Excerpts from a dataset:
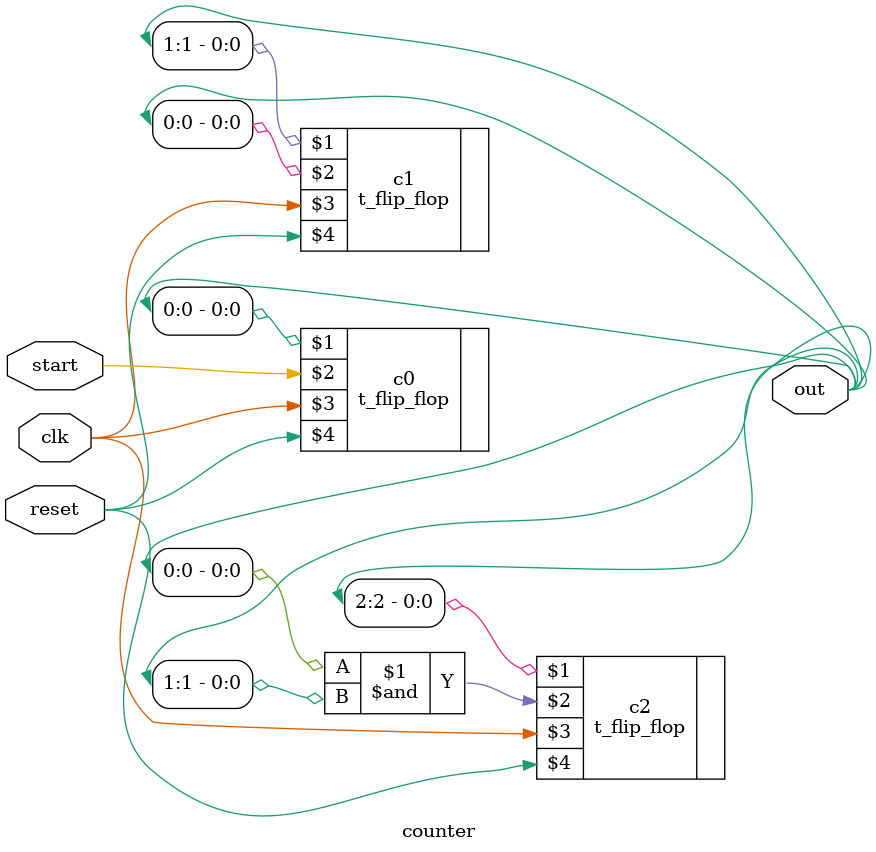
<source format=v>
module counter(
    output [2:0] out,
    input clk, reset, start);

    t_flip_flop c0(out[0], start, clk, reset);
    t_flip_flop c1(out[1], out[0], clk, reset);
    t_flip_flop c2(out[2], out[0] & out[1], clk, reset);

endmodule

</source>
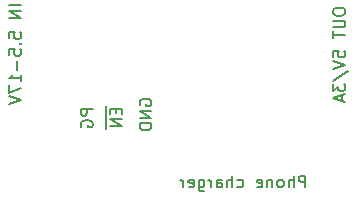
<source format=gbr>
%TF.GenerationSoftware,KiCad,Pcbnew,5.1.10*%
%TF.CreationDate,2021-11-10T11:09:16+01:00*%
%TF.ProjectId,Buck-Converter,4275636b-2d43-46f6-9e76-65727465722e,rev?*%
%TF.SameCoordinates,Original*%
%TF.FileFunction,Legend,Bot*%
%TF.FilePolarity,Positive*%
%FSLAX46Y46*%
G04 Gerber Fmt 4.6, Leading zero omitted, Abs format (unit mm)*
G04 Created by KiCad (PCBNEW 5.1.10) date 2021-11-10 11:09:16*
%MOMM*%
%LPD*%
G01*
G04 APERTURE LIST*
%ADD10C,0.150000*%
G04 APERTURE END LIST*
D10*
X121431904Y-85812380D02*
X121431904Y-84812380D01*
X121050952Y-84812380D01*
X120955714Y-84860000D01*
X120908095Y-84907619D01*
X120860476Y-85002857D01*
X120860476Y-85145714D01*
X120908095Y-85240952D01*
X120955714Y-85288571D01*
X121050952Y-85336190D01*
X121431904Y-85336190D01*
X120431904Y-85812380D02*
X120431904Y-84812380D01*
X120003333Y-85812380D02*
X120003333Y-85288571D01*
X120050952Y-85193333D01*
X120146190Y-85145714D01*
X120289047Y-85145714D01*
X120384285Y-85193333D01*
X120431904Y-85240952D01*
X119384285Y-85812380D02*
X119479523Y-85764761D01*
X119527142Y-85717142D01*
X119574761Y-85621904D01*
X119574761Y-85336190D01*
X119527142Y-85240952D01*
X119479523Y-85193333D01*
X119384285Y-85145714D01*
X119241428Y-85145714D01*
X119146190Y-85193333D01*
X119098571Y-85240952D01*
X119050952Y-85336190D01*
X119050952Y-85621904D01*
X119098571Y-85717142D01*
X119146190Y-85764761D01*
X119241428Y-85812380D01*
X119384285Y-85812380D01*
X118622380Y-85145714D02*
X118622380Y-85812380D01*
X118622380Y-85240952D02*
X118574761Y-85193333D01*
X118479523Y-85145714D01*
X118336666Y-85145714D01*
X118241428Y-85193333D01*
X118193809Y-85288571D01*
X118193809Y-85812380D01*
X117336666Y-85764761D02*
X117431904Y-85812380D01*
X117622380Y-85812380D01*
X117717619Y-85764761D01*
X117765238Y-85669523D01*
X117765238Y-85288571D01*
X117717619Y-85193333D01*
X117622380Y-85145714D01*
X117431904Y-85145714D01*
X117336666Y-85193333D01*
X117289047Y-85288571D01*
X117289047Y-85383809D01*
X117765238Y-85479047D01*
X115670000Y-85764761D02*
X115765238Y-85812380D01*
X115955714Y-85812380D01*
X116050952Y-85764761D01*
X116098571Y-85717142D01*
X116146190Y-85621904D01*
X116146190Y-85336190D01*
X116098571Y-85240952D01*
X116050952Y-85193333D01*
X115955714Y-85145714D01*
X115765238Y-85145714D01*
X115670000Y-85193333D01*
X115241428Y-85812380D02*
X115241428Y-84812380D01*
X114812857Y-85812380D02*
X114812857Y-85288571D01*
X114860476Y-85193333D01*
X114955714Y-85145714D01*
X115098571Y-85145714D01*
X115193809Y-85193333D01*
X115241428Y-85240952D01*
X113908095Y-85812380D02*
X113908095Y-85288571D01*
X113955714Y-85193333D01*
X114050952Y-85145714D01*
X114241428Y-85145714D01*
X114336666Y-85193333D01*
X113908095Y-85764761D02*
X114003333Y-85812380D01*
X114241428Y-85812380D01*
X114336666Y-85764761D01*
X114384285Y-85669523D01*
X114384285Y-85574285D01*
X114336666Y-85479047D01*
X114241428Y-85431428D01*
X114003333Y-85431428D01*
X113908095Y-85383809D01*
X113431904Y-85812380D02*
X113431904Y-85145714D01*
X113431904Y-85336190D02*
X113384285Y-85240952D01*
X113336666Y-85193333D01*
X113241428Y-85145714D01*
X113146190Y-85145714D01*
X112384285Y-85145714D02*
X112384285Y-85955238D01*
X112431904Y-86050476D01*
X112479523Y-86098095D01*
X112574761Y-86145714D01*
X112717619Y-86145714D01*
X112812857Y-86098095D01*
X112384285Y-85764761D02*
X112479523Y-85812380D01*
X112670000Y-85812380D01*
X112765238Y-85764761D01*
X112812857Y-85717142D01*
X112860476Y-85621904D01*
X112860476Y-85336190D01*
X112812857Y-85240952D01*
X112765238Y-85193333D01*
X112670000Y-85145714D01*
X112479523Y-85145714D01*
X112384285Y-85193333D01*
X111527142Y-85764761D02*
X111622380Y-85812380D01*
X111812857Y-85812380D01*
X111908095Y-85764761D01*
X111955714Y-85669523D01*
X111955714Y-85288571D01*
X111908095Y-85193333D01*
X111812857Y-85145714D01*
X111622380Y-85145714D01*
X111527142Y-85193333D01*
X111479523Y-85288571D01*
X111479523Y-85383809D01*
X111955714Y-85479047D01*
X111050952Y-85812380D02*
X111050952Y-85145714D01*
X111050952Y-85336190D02*
X111003333Y-85240952D01*
X110955714Y-85193333D01*
X110860476Y-85145714D01*
X110765238Y-85145714D01*
X123782380Y-70835714D02*
X123782380Y-71026190D01*
X123830000Y-71121428D01*
X123925238Y-71216666D01*
X124115714Y-71264285D01*
X124449047Y-71264285D01*
X124639523Y-71216666D01*
X124734761Y-71121428D01*
X124782380Y-71026190D01*
X124782380Y-70835714D01*
X124734761Y-70740476D01*
X124639523Y-70645238D01*
X124449047Y-70597619D01*
X124115714Y-70597619D01*
X123925238Y-70645238D01*
X123830000Y-70740476D01*
X123782380Y-70835714D01*
X123782380Y-71692857D02*
X124591904Y-71692857D01*
X124687142Y-71740476D01*
X124734761Y-71788095D01*
X124782380Y-71883333D01*
X124782380Y-72073809D01*
X124734761Y-72169047D01*
X124687142Y-72216666D01*
X124591904Y-72264285D01*
X123782380Y-72264285D01*
X123782380Y-72597619D02*
X123782380Y-73169047D01*
X124782380Y-72883333D02*
X123782380Y-72883333D01*
X123782380Y-74740476D02*
X123782380Y-74264285D01*
X124258571Y-74216666D01*
X124210952Y-74264285D01*
X124163333Y-74359523D01*
X124163333Y-74597619D01*
X124210952Y-74692857D01*
X124258571Y-74740476D01*
X124353809Y-74788095D01*
X124591904Y-74788095D01*
X124687142Y-74740476D01*
X124734761Y-74692857D01*
X124782380Y-74597619D01*
X124782380Y-74359523D01*
X124734761Y-74264285D01*
X124687142Y-74216666D01*
X123782380Y-75073809D02*
X124782380Y-75407142D01*
X123782380Y-75740476D01*
X123734761Y-76788095D02*
X125020476Y-75930952D01*
X123782380Y-77026190D02*
X123782380Y-77645238D01*
X124163333Y-77311904D01*
X124163333Y-77454761D01*
X124210952Y-77550000D01*
X124258571Y-77597619D01*
X124353809Y-77645238D01*
X124591904Y-77645238D01*
X124687142Y-77597619D01*
X124734761Y-77550000D01*
X124782380Y-77454761D01*
X124782380Y-77169047D01*
X124734761Y-77073809D01*
X124687142Y-77026190D01*
X124496666Y-78026190D02*
X124496666Y-78502380D01*
X124782380Y-77930952D02*
X123782380Y-78264285D01*
X124782380Y-78597619D01*
X97362380Y-70404761D02*
X96362380Y-70404761D01*
X97362380Y-70880952D02*
X96362380Y-70880952D01*
X97362380Y-71452380D01*
X96362380Y-71452380D01*
X96362380Y-73166666D02*
X96362380Y-72690476D01*
X96838571Y-72642857D01*
X96790952Y-72690476D01*
X96743333Y-72785714D01*
X96743333Y-73023809D01*
X96790952Y-73119047D01*
X96838571Y-73166666D01*
X96933809Y-73214285D01*
X97171904Y-73214285D01*
X97267142Y-73166666D01*
X97314761Y-73119047D01*
X97362380Y-73023809D01*
X97362380Y-72785714D01*
X97314761Y-72690476D01*
X97267142Y-72642857D01*
X97267142Y-73642857D02*
X97314761Y-73690476D01*
X97362380Y-73642857D01*
X97314761Y-73595238D01*
X97267142Y-73642857D01*
X97362380Y-73642857D01*
X96362380Y-74595238D02*
X96362380Y-74119047D01*
X96838571Y-74071428D01*
X96790952Y-74119047D01*
X96743333Y-74214285D01*
X96743333Y-74452380D01*
X96790952Y-74547619D01*
X96838571Y-74595238D01*
X96933809Y-74642857D01*
X97171904Y-74642857D01*
X97267142Y-74595238D01*
X97314761Y-74547619D01*
X97362380Y-74452380D01*
X97362380Y-74214285D01*
X97314761Y-74119047D01*
X97267142Y-74071428D01*
X96981428Y-75071428D02*
X96981428Y-75833333D01*
X97362380Y-76833333D02*
X97362380Y-76261904D01*
X97362380Y-76547619D02*
X96362380Y-76547619D01*
X96505238Y-76452380D01*
X96600476Y-76357142D01*
X96648095Y-76261904D01*
X96362380Y-77166666D02*
X96362380Y-77833333D01*
X97362380Y-77404761D01*
X96362380Y-78071428D02*
X97362380Y-78404761D01*
X96362380Y-78738095D01*
X103412380Y-79148095D02*
X102412380Y-79148095D01*
X102412380Y-79529047D01*
X102460000Y-79624285D01*
X102507619Y-79671904D01*
X102602857Y-79719523D01*
X102745714Y-79719523D01*
X102840952Y-79671904D01*
X102888571Y-79624285D01*
X102936190Y-79529047D01*
X102936190Y-79148095D01*
X102460000Y-80671904D02*
X102412380Y-80576666D01*
X102412380Y-80433809D01*
X102460000Y-80290952D01*
X102555238Y-80195714D01*
X102650476Y-80148095D01*
X102840952Y-80100476D01*
X102983809Y-80100476D01*
X103174285Y-80148095D01*
X103269523Y-80195714D01*
X103364761Y-80290952D01*
X103412380Y-80433809D01*
X103412380Y-80529047D01*
X103364761Y-80671904D01*
X103317142Y-80719523D01*
X102983809Y-80719523D01*
X102983809Y-80529047D01*
X104535000Y-78903809D02*
X104535000Y-79808571D01*
X105378571Y-79141904D02*
X105378571Y-79475238D01*
X105902380Y-79618095D02*
X105902380Y-79141904D01*
X104902380Y-79141904D01*
X104902380Y-79618095D01*
X104535000Y-79808571D02*
X104535000Y-80856190D01*
X105902380Y-80046666D02*
X104902380Y-80046666D01*
X105902380Y-80618095D01*
X104902380Y-80618095D01*
X107440000Y-78868095D02*
X107392380Y-78772857D01*
X107392380Y-78630000D01*
X107440000Y-78487142D01*
X107535238Y-78391904D01*
X107630476Y-78344285D01*
X107820952Y-78296666D01*
X107963809Y-78296666D01*
X108154285Y-78344285D01*
X108249523Y-78391904D01*
X108344761Y-78487142D01*
X108392380Y-78630000D01*
X108392380Y-78725238D01*
X108344761Y-78868095D01*
X108297142Y-78915714D01*
X107963809Y-78915714D01*
X107963809Y-78725238D01*
X108392380Y-79344285D02*
X107392380Y-79344285D01*
X108392380Y-79915714D01*
X107392380Y-79915714D01*
X108392380Y-80391904D02*
X107392380Y-80391904D01*
X107392380Y-80630000D01*
X107440000Y-80772857D01*
X107535238Y-80868095D01*
X107630476Y-80915714D01*
X107820952Y-80963333D01*
X107963809Y-80963333D01*
X108154285Y-80915714D01*
X108249523Y-80868095D01*
X108344761Y-80772857D01*
X108392380Y-80630000D01*
X108392380Y-80391904D01*
M02*

</source>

To do — Find and copy each line above that includes the string "APERTURE".

Answer space —
G04 APERTURE LIST*
G04 APERTURE END LIST*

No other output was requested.